> _DATA_:
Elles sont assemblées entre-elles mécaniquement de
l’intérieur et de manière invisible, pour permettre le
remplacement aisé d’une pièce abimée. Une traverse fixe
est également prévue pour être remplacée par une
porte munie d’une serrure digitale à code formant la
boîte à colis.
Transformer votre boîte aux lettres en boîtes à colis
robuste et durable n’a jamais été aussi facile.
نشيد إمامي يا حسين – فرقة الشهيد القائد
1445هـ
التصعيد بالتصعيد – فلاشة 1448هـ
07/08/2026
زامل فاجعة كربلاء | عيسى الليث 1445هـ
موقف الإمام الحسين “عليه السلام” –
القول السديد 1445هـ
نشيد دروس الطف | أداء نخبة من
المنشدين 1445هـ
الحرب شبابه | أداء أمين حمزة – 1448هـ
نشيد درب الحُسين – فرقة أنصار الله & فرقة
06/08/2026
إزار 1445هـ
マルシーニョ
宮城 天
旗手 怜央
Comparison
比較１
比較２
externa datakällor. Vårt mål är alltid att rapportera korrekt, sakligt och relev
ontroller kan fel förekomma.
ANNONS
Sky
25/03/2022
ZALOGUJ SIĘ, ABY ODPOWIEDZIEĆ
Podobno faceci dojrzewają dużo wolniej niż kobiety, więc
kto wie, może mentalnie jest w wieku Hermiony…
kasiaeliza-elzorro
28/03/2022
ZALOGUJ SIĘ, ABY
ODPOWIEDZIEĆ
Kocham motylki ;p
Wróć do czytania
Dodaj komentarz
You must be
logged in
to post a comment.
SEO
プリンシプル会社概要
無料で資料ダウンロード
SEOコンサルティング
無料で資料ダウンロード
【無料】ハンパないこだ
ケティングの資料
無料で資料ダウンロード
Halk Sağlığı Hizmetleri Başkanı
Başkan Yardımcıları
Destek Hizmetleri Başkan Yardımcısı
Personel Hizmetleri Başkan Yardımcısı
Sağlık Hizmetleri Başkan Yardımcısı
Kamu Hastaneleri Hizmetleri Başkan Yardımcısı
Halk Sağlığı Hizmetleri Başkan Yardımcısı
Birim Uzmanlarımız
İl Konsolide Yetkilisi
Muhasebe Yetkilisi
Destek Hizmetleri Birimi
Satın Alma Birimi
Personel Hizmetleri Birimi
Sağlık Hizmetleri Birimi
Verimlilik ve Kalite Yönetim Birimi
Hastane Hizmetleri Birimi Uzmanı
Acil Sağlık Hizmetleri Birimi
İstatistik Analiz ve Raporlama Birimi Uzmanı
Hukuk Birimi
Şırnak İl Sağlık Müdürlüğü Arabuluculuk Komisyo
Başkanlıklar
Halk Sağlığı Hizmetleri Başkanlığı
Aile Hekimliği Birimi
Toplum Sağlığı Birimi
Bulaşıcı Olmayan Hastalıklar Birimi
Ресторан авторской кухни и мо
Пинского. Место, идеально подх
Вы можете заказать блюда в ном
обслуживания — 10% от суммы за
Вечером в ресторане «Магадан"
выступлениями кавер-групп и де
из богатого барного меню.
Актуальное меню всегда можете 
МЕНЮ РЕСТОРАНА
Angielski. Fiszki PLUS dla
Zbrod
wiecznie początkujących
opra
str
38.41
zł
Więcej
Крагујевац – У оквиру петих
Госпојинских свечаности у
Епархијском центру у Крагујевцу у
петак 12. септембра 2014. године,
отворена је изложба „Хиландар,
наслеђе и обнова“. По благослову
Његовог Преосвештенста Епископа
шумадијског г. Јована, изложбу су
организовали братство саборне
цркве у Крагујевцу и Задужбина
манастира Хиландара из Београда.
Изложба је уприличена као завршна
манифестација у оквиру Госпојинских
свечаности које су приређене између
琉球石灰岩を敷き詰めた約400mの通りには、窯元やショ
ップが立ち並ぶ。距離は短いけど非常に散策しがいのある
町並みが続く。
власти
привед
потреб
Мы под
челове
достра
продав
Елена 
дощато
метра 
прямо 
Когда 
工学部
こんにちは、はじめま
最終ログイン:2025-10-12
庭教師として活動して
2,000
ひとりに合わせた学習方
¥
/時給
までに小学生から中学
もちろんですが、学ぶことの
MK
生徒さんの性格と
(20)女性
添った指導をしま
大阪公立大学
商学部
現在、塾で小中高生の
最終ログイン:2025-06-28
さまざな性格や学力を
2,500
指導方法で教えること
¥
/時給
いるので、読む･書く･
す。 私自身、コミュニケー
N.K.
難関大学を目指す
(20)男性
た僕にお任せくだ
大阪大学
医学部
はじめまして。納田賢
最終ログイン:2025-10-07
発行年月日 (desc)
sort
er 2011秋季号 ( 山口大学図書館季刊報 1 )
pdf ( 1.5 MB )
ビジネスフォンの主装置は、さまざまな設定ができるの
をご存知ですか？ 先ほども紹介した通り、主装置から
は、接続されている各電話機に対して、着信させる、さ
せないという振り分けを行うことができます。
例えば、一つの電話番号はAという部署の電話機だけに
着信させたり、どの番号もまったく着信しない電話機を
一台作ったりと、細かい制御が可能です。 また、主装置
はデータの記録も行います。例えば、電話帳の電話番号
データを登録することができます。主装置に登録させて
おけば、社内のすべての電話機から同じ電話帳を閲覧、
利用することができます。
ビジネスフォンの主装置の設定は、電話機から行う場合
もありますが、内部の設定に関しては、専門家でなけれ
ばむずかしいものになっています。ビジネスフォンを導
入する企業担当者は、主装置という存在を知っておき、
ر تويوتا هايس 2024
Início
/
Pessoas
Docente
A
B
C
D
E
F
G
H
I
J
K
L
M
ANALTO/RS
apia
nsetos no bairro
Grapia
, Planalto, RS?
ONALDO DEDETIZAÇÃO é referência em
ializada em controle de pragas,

> _TASK TO COMPLETE_: Retype all of the lines shown above, keeping each one exact.

> _RESPONSE FOR THIS EXERCISE_:
Elles sont assemblées entre-elles mécaniquement de
l’intérieur et de manière invisible, pour permettre le
remplacement aisé d’une pièce abimée. Une traverse fixe
est également prévue pour être remplacée par une
porte munie d’une serrure digitale à code formant la
boîte à colis.
Transformer votre boîte aux lettres en boîtes à colis
robuste et durable n’a jamais été aussi facile.
نشيد إمامي يا حسين – فرقة الشهيد القائد
1445هـ
التصعيد بالتصعيد – فلاشة 1448هـ
07/08/2026
زامل فاجعة كربلاء | عيسى الليث 1445هـ
موقف الإمام الحسين “عليه السلام” –
القول السديد 1445هـ
نشيد دروس الطف | أداء نخبة من
المنشدين 1445هـ
الحرب شبابه | أداء أمين حمزة – 1448هـ
نشيد درب الحُسين – فرقة أنصار الله & فرقة
06/08/2026
إزار 1445هـ
マルシーニョ
宮城 天
旗手 怜央
Comparison
比較１
比較２
externa datakällor. Vårt mål är alltid att rapportera korrekt, sakligt och relev
ontroller kan fel förekomma.
ANNONS
Sky
25/03/2022
ZALOGUJ SIĘ, ABY ODPOWIEDZIEĆ
Podobno faceci dojrzewają dużo wolniej niż kobiety, więc
kto wie, może mentalnie jest w wieku Hermiony…
kasiaeliza-elzorro
28/03/2022
ZALOGUJ SIĘ, ABY
ODPOWIEDZIEĆ
Kocham motylki ;p
Wróć do czytania
Dodaj komentarz
You must be
logged in
to post a comment.
SEO
プリンシプル会社概要
無料で資料ダウンロード
SEOコンサルティング
無料で資料ダウンロード
【無料】ハンパないこだ
ケティングの資料
無料で資料ダウンロード
Halk Sağlığı Hizmetleri Başkanı
Başkan Yardımcıları
Destek Hizmetleri Başkan Yardımcısı
Personel Hizmetleri Başkan Yardımcısı
Sağlık Hizmetleri Başkan Yardımcısı
Kamu Hastaneleri Hizmetleri Başkan Yardımcısı
Halk Sağlığı Hizmetleri Başkan Yardımcısı
Birim Uzmanlarımız
İl Konsolide Yetkilisi
Muhasebe Yetkilisi
Destek Hizmetleri Birimi
Satın Alma Birimi
Personel Hizmetleri Birimi
Sağlık Hizmetleri Birimi
Verimlilik ve Kalite Yönetim Birimi
Hastane Hizmetleri Birimi Uzmanı
Acil Sağlık Hizmetleri Birimi
İstatistik Analiz ve Raporlama Birimi Uzmanı
Hukuk Birimi
Şırnak İl Sağlık Müdürlüğü Arabuluculuk Komisyo
Başkanlıklar
Halk Sağlığı Hizmetleri Başkanlığı
Aile Hekimliği Birimi
Toplum Sağlığı Birimi
Bulaşıcı Olmayan Hastalıklar Birimi
Ресторан авторской кухни и мо
Пинского. Место, идеально подх
Вы можете заказать блюда в ном
обслуживания — 10% от суммы за
Вечером в ресторане «Магадан"
выступлениями кавер-групп и де
из богатого барного меню.
Актуальное меню всегда можете 
МЕНЮ РЕСТОРАНА
Angielski. Fiszki PLUS dla
Zbrod
wiecznie początkujących
opra
str
38.41
zł
Więcej
Крагујевац – У оквиру петих
Госпојинских свечаности у
Епархијском центру у Крагујевцу у
петак 12. септембра 2014. године,
отворена је изложба „Хиландар,
наслеђе и обнова“. По благослову
Његовог Преосвештенста Епископа
шумадијског г. Јована, изложбу су
организовали братство саборне
цркве у Крагујевцу и Задужбина
манастира Хиландара из Београда.
Изложба је уприличена као завршна
манифестација у оквиру Госпојинских
свечаности које су приређене између
琉球石灰岩を敷き詰めた約400mの通りには、窯元やショ
ップが立ち並ぶ。距離は短いけど非常に散策しがいのある
町並みが続く。
власти
привед
потреб
Мы под
челове
достра
продав
Елена 
дощато
метра 
прямо 
Когда 
工学部
こんにちは、はじめま
最終ログイン:2025-10-12
庭教師として活動して
2,000
ひとりに合わせた学習方
¥
/時給
までに小学生から中学
もちろんですが、学ぶことの
MK
生徒さんの性格と
(20)女性
添った指導をしま
大阪公立大学
商学部
現在、塾で小中高生の
最終ログイン:2025-06-28
さまざな性格や学力を
2,500
指導方法で教えること
¥
/時給
いるので、読む･書く･
す。 私自身、コミュニケー
N.K.
難関大学を目指す
(20)男性
た僕にお任せくだ
大阪大学
医学部
はじめまして。納田賢
最終ログイン:2025-10-07
発行年月日 (desc)
sort
er 2011秋季号 ( 山口大学図書館季刊報 1 )
pdf ( 1.5 MB )
ビジネスフォンの主装置は、さまざまな設定ができるの
をご存知ですか？ 先ほども紹介した通り、主装置から
は、接続されている各電話機に対して、着信させる、さ
せないという振り分けを行うことができます。
例えば、一つの電話番号はAという部署の電話機だけに
着信させたり、どの番号もまったく着信しない電話機を
一台作ったりと、細かい制御が可能です。 また、主装置
はデータの記録も行います。例えば、電話帳の電話番号
データを登録することができます。主装置に登録させて
おけば、社内のすべての電話機から同じ電話帳を閲覧、
利用することができます。
ビジネスフォンの主装置の設定は、電話機から行う場合
もありますが、内部の設定に関しては、専門家でなけれ
ばむずかしいものになっています。ビジネスフォンを導
入する企業担当者は、主装置という存在を知っておき、
ر تويوتا هايس 2024
Início
/
Pessoas
Docente
A
B
C
D
E
F
G
H
I
J
K
L
M
ANALTO/RS
apia
nsetos no bairro
Grapia
, Planalto, RS?
ONALDO DEDETIZAÇÃO é referência em
ializada em controle de pragas,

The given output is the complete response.